··· Information shown ···

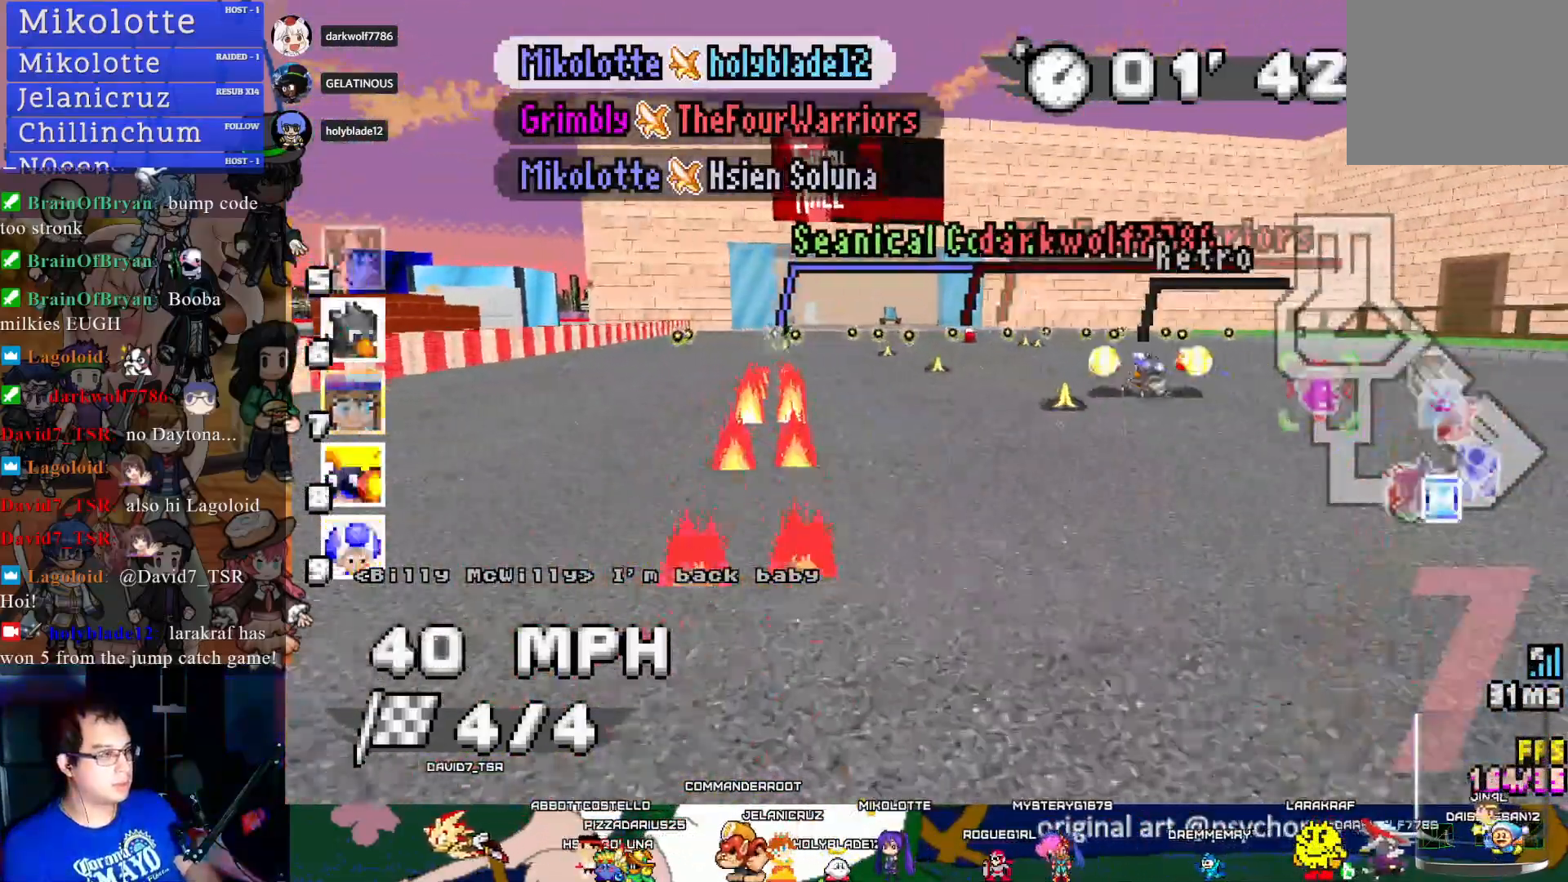
{"buttons": ["CROSS"], "left_stick": "center", "right_stick": "center", "events": [[300, "left_stick", "left"], [433, "left_stick", "center"]]}
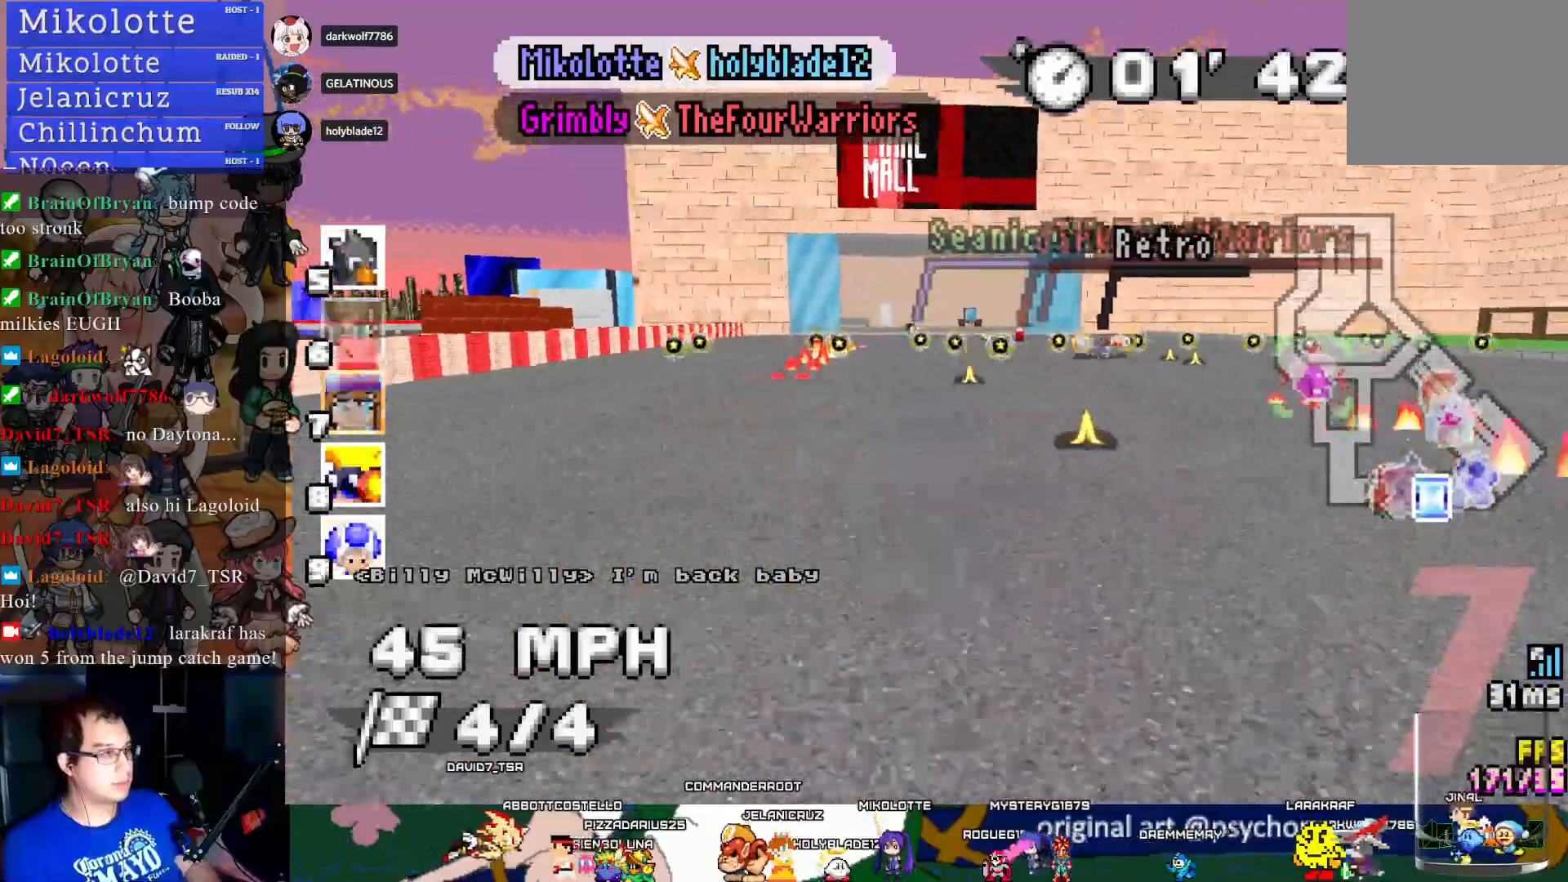
{"buttons": ["CROSS"], "left_stick": "left", "right_stick": "center", "events": [[200, "left_stick", "down-right"], [333, "left_stick", "center"], [450, "left_stick", "left"]]}
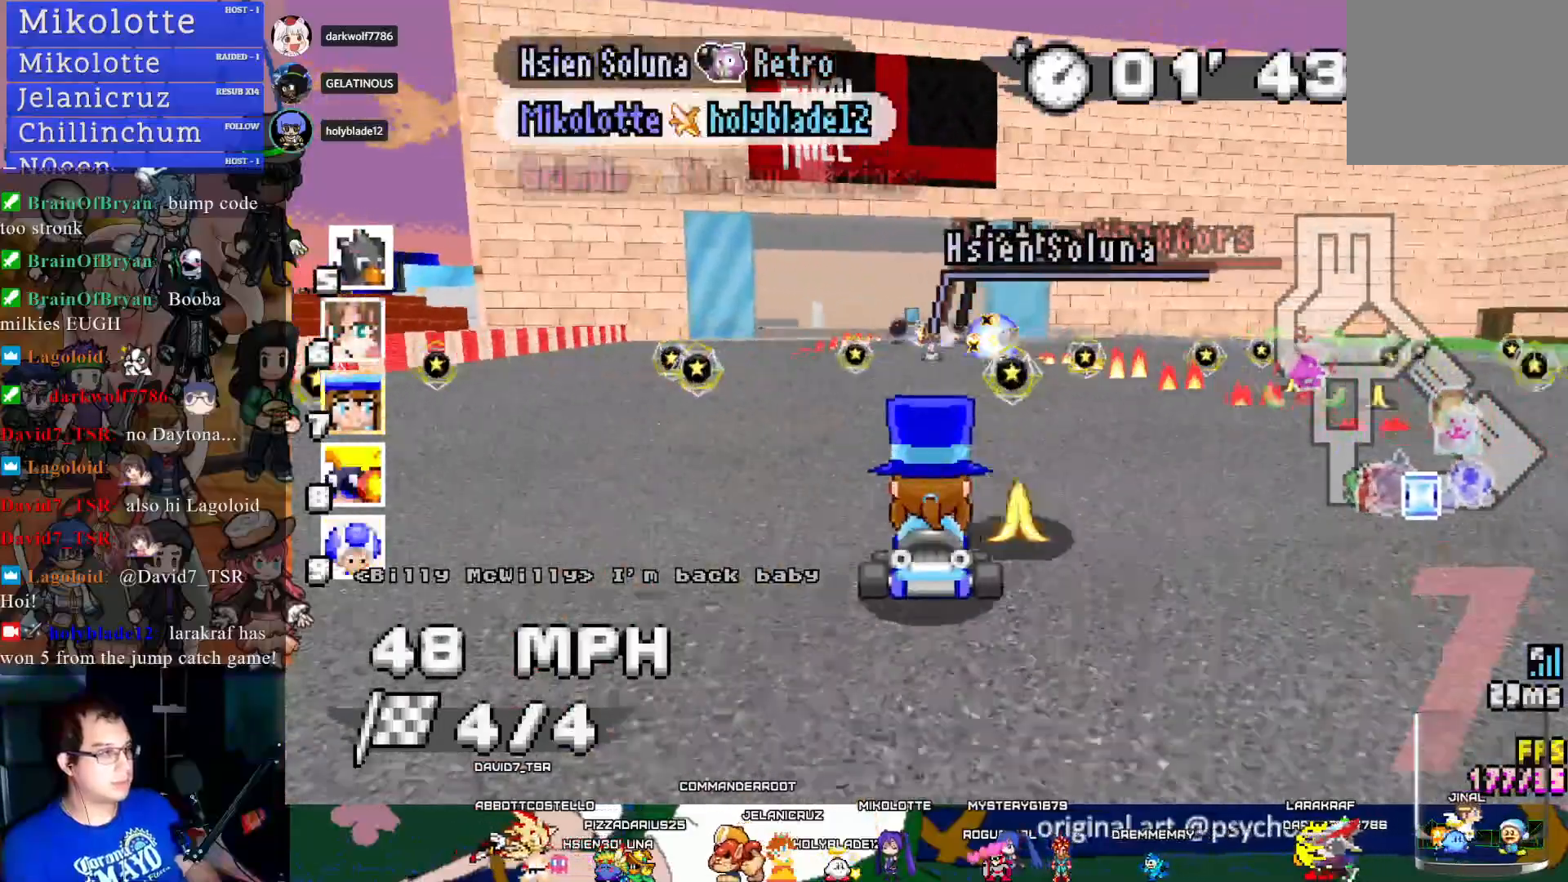
{"buttons": ["CROSS"], "left_stick": "down-right", "right_stick": "center", "events": [[167, "left_stick", "center"], [383, "left_stick", "down-right"]]}
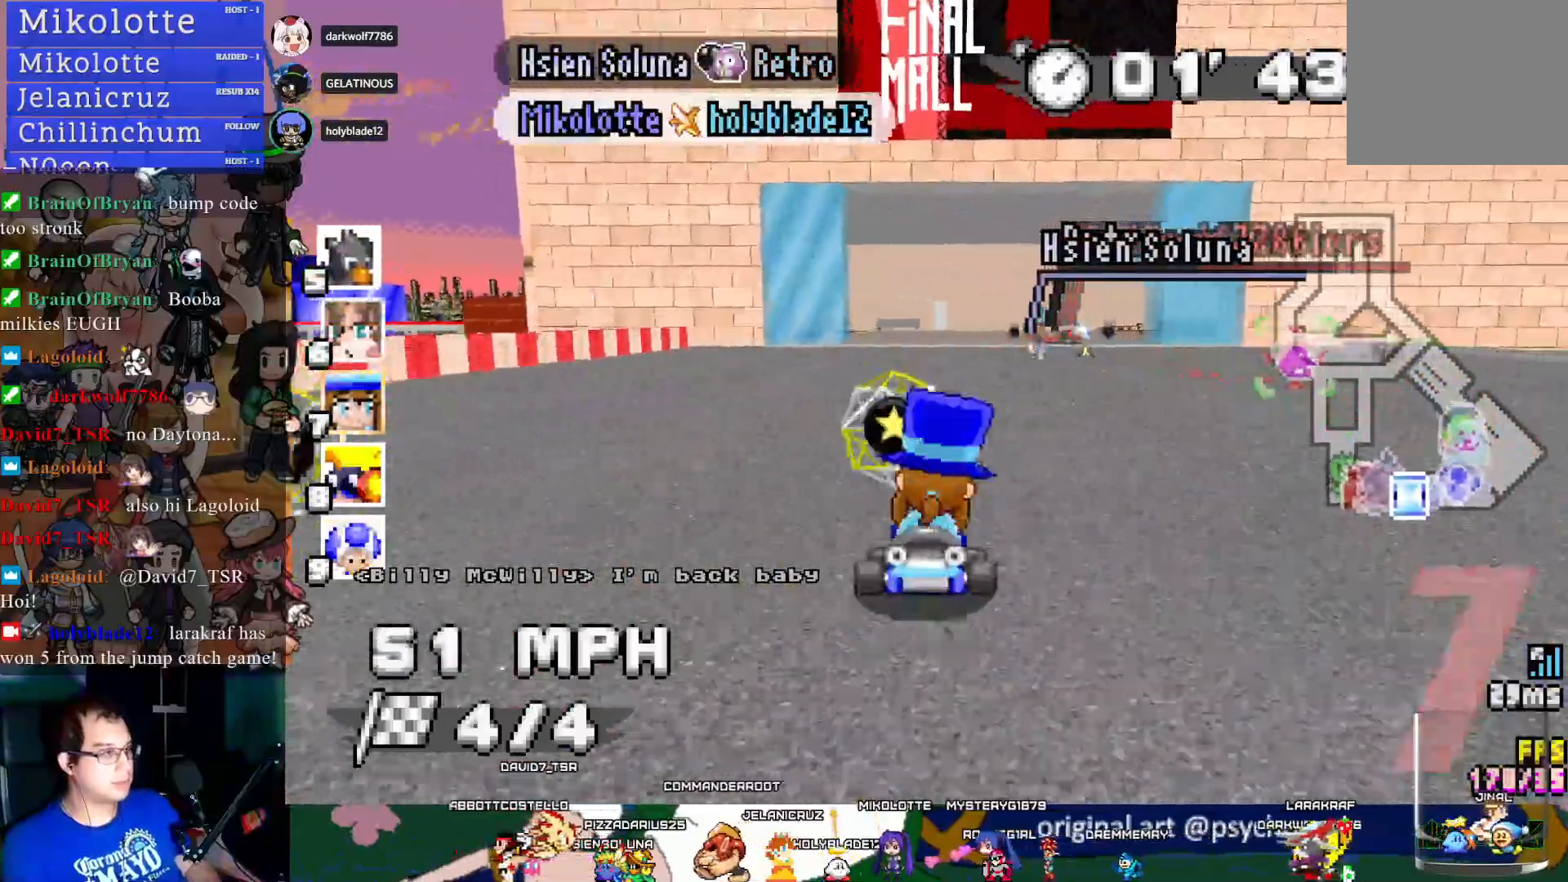
{"buttons": ["CROSS"], "left_stick": "center", "right_stick": "center", "events": [[100, "left_stick", "center"]]}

···

▶ **The problem**: Whenever the word "down" shows up in a line above, copy that line.

▶ **Result for this exercise**:
{"buttons": ["CROSS"], "left_stick": "left", "right_stick": "center", "events": [[200, "left_stick", "down-right"], [333, "left_stick", "center"], [450, "left_stick", "left"]]}
{"buttons": ["CROSS"], "left_stick": "down-right", "right_stick": "center", "events": [[167, "left_stick", "center"], [383, "left_stick", "down-right"]]}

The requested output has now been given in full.